Bringing AI to the right level of abstraction

A team of experts vs. using Modulos - illustration
The old data science process involves a team of engineers working for weeks or months on building a custom AI solution. With Modulos, an expert in the field of application can build an AI solution by him or herself.

This post is part of a series of the vision behind Modulos. They are written by the co-founders, Ce Zhang and Kevin Schawinski.

The idea which led to the foundation of Modulos was a collaboration between the co-founders, Ce Zhang, a computer science professor, and Kevin Schawinski, then an astrophysicist. Both of us were doing research at ETH Zurich and we were trying to see how we could use AI to better analyze and understand astrophysics data.

Our work generated some exciting early results (see coverage in The Atlantic, Quanta Magazine and WIRED), but we also ran into problems. Most of the AI technology available was simply not user friendly enough for otherwise capable people such as astrophysicists to use. To use a slightly baroque turn of phrase, AI was “at the wrong level of abstraction”.

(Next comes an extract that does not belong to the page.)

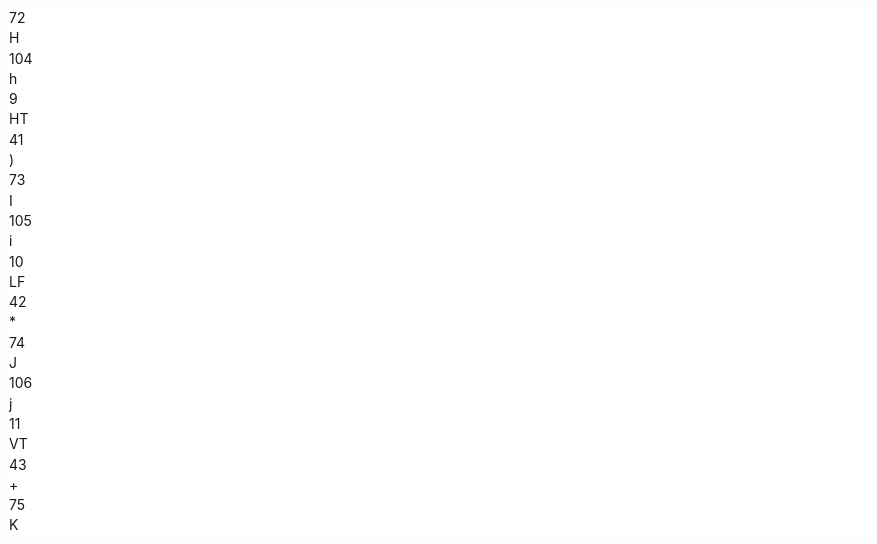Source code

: <td style="box-sizing: border-box;padding: 6px 13px;border-color: rgb(208, 215, 222);border-style: solid;border-width: 1px;border-image: none 100% / 1 / 0 stretch;"><section><span leaf="">72</span></section></td><td style="box-sizing: border-box;padding: 6px 13px;border-color: rgb(208, 215, 222);border-style: solid;border-width: 1px;border-image: none 100% / 1 / 0 stretch;"><section><span leaf="">H</span></section></td><td style="box-sizing: border-box;padding: 6px 13px;border-color: rgb(208, 215, 222);border-style: solid;border-width: 1px;border-image: none 100% / 1 / 0 stretch;"><section><span leaf="">104</span></section></td><td style="box-sizing: border-box;padding: 6px 13px;border-color: rgb(208, 215, 222);border-style: solid;border-width: 1px;border-image: none 100% / 1 / 0 stretch;"><section><span leaf="">h</span></section></td></tr><tr style="box-sizing: border-box;background-color: rgb(246, 248, 250);border-top: 1px solid rgb(216, 222, 228);"><td style="box-sizing: border-box;padding: 6px 13px;border-color: rgb(208, 215, 222);border-style: solid;border-width: 1px;border-image: none 100% / 1 / 0 stretch;"><section><span leaf="">9</span></section></td><td style="box-sizing: border-box;padding: 6px 13px;border-color: rgb(208, 215, 222);border-style: solid;border-width: 1px;border-image: none 100% / 1 / 0 stretch;"><section><span leaf="">HT</span></section></td><td style="box-sizing: border-box;padding: 6px 13px;border-color: rgb(208, 215, 222);border-style: solid;border-width: 1px;border-image: none 100% / 1 / 0 stretch;"><section><span leaf="">41</span></section></td><td style="box-sizing: border-box;padding: 6px 13px;border-color: rgb(208, 215, 222);border-style: solid;border-width: 1px;border-image: none 100% / 1 / 0 stretch;"><section><span leaf="">)</span></section></td><td style="box-sizing: border-box;padding: 6px 13px;border-color: rgb(208, 215, 222);border-style: solid;border-width: 1px;border-image: none 100% / 1 / 0 stretch;"><section><span leaf="">73</span></section></td><td style="box-sizing: border-box;padding: 6px 13px;border-color: rgb(208, 215, 222);border-style: solid;border-width: 1px;border-image: none 100% / 1 / 0 stretch;"><section><span leaf="">I</span></section></td><td style="box-sizing: border-box;padding: 6px 13px;border-color: rgb(208, 215, 222);border-style: solid;border-width: 1px;border-image: none 100% / 1 / 0 stretch;"><section><span leaf="">105</span></section></td><td style="box-sizing: border-box;padding: 6px 13px;border-color: rgb(208, 215, 222);border-style: solid;border-width: 1px;border-image: none 100% / 1 / 0 stretch;"><section><span leaf="">i</span></section></td></tr><tr style="box-sizing: border-box;background-color: rgb(255, 255, 255);border-top: 1px solid rgb(216, 222, 228);"><td style="box-sizing: border-box;padding: 6px 13px;border-color: rgb(208, 215, 222);border-style: solid;border-width: 1px;border-image: none 100% / 1 / 0 stretch;"><section><span leaf="">10</span></section></td><td style="box-sizing: border-box;padding: 6px 13px;border-color: rgb(208, 215, 222);border-style: solid;border-width: 1px;border-image: none 100% / 1 / 0 stretch;"><section><span leaf="">LF</span></section></td><td style="box-sizing: border-box;padding: 6px 13px;border-color: rgb(208, 215, 222);border-style: solid;border-width: 1px;border-image: none 100% / 1 / 0 stretch;"><section><span leaf="">42</span></section></td><td style="box-sizing: border-box;padding: 6px 13px;border-color: rgb(208, 215, 222);border-style: solid;border-width: 1px;border-image: none 100% / 1 / 0 stretch;"><section><span leaf="">*</span></section></td><td style="box-sizing: border-box;padding: 6px 13px;border-color: rgb(208, 215, 222);border-style: solid;border-width: 1px;border-image: none 100% / 1 / 0 stretch;"><section><span leaf="">74</span></section></td><td style="box-sizing: border-box;padding: 6px 13px;border-color: rgb(208, 215, 222);border-style: solid;border-width: 1px;border-image: none 100% / 1 / 0 stretch;"><section><span leaf="">J</span></section></td><td style="box-sizing: border-box;padding: 6px 13px;border-color: rgb(208, 215, 222);border-style: solid;border-width: 1px;border-image: none 100% / 1 / 0 stretch;"><section><span leaf="">106</span></section></td><td style="box-sizing: border-box;padding: 6px 13px;border-color: rgb(208, 215, 222);border-style: solid;border-width: 1px;border-image: none 100% / 1 / 0 stretch;"><section><span leaf="">j</span></section></td></tr><tr style="box-sizing: border-box;background-color: rgb(246, 248, 250);border-top: 1px solid rgb(216, 222, 228);"><td style="box-sizing: border-box;padding: 6px 13px;border-color: rgb(208, 215, 222);border-style: solid;border-width: 1px;border-image: none 100% / 1 / 0 stretch;"><section><span leaf="">11</span></section></td><td style="box-sizing: border-box;padding: 6px 13px;border-color: rgb(208, 215, 222);border-style: solid;border-width: 1px;border-image: none 100% / 1 / 0 stretch;"><section><span leaf="">VT</span></section></td><td style="box-sizing: border-box;padding: 6px 13px;border-color: rgb(208, 215, 222);border-style: solid;border-width: 1px;border-image: none 100% / 1 / 0 stretch;"><section><span leaf="">43</span></section></td><td style="box-sizing: border-box;padding: 6px 13px;border-color: rgb(208, 215, 222);border-style: solid;border-width: 1px;border-image: none 100% / 1 / 0 stretch;"><section><span leaf="">+</span></section></td><td style="box-sizing: border-box;padding: 6px 13px;border-color: rgb(208, 215, 222);border-style: solid;border-width: 1px;border-image: none 100% / 1 / 0 stretch;"><section><span leaf="">75</span></section></td><td style="box-sizing: border-box;padding: 6px 13px;border-color: rgb(208, 215, 222);border-style: solid;border-width: 1px;border-image: none 100% / 1 / 0 stretch;"><section><span leaf="">K</span></section></td>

What does this phrase mean? Simply put, it means that in order to use the technology, you had to understand most of the fundamental mathematical and computational concepts underlying AI, as well as the base level tools used by researchers to build it. It was miles away from being easy to use, especially for someone who had no background in AI. 

To use an analogy, AI was approximately where data storage was before researchers invented the idea of a “database”. Before the idea existed, data management was challenging. In order to store data, you needed an expert, or team of experts who were intimately familiar with the problem of data storage. These experts then built a system for your particular application. This system could not easily be ported to another use, and any modifications required extensive work by those experts to adjust it. 

All this became easier once the database was born. Today, if you want to store large amounts of data, you just fire up an instance of a database software. There are free and commercial products where you can simply drop your data, organize it, modifyity, query it — whatever you wish. And you don’t need to worry that the database has the fundamental math behind your query right. Put another way, data storage, with the database, is now at the right level of abstraction

So it became our goal to do the same for AI: we want to move away from a state where “using AI” means hiring a team of machine learning engineers with deep expertise in the theoretical background who spent weeks or months to build a custom system for one application. 

Instead, we imagine a world where a user who knows his or her data really well thinks “I need a prediction”, or “I need a classification” and simply uploads the data and the underlying tasks of building and training a useful and reliable AI system are done automatically. Kind of like firing up a database…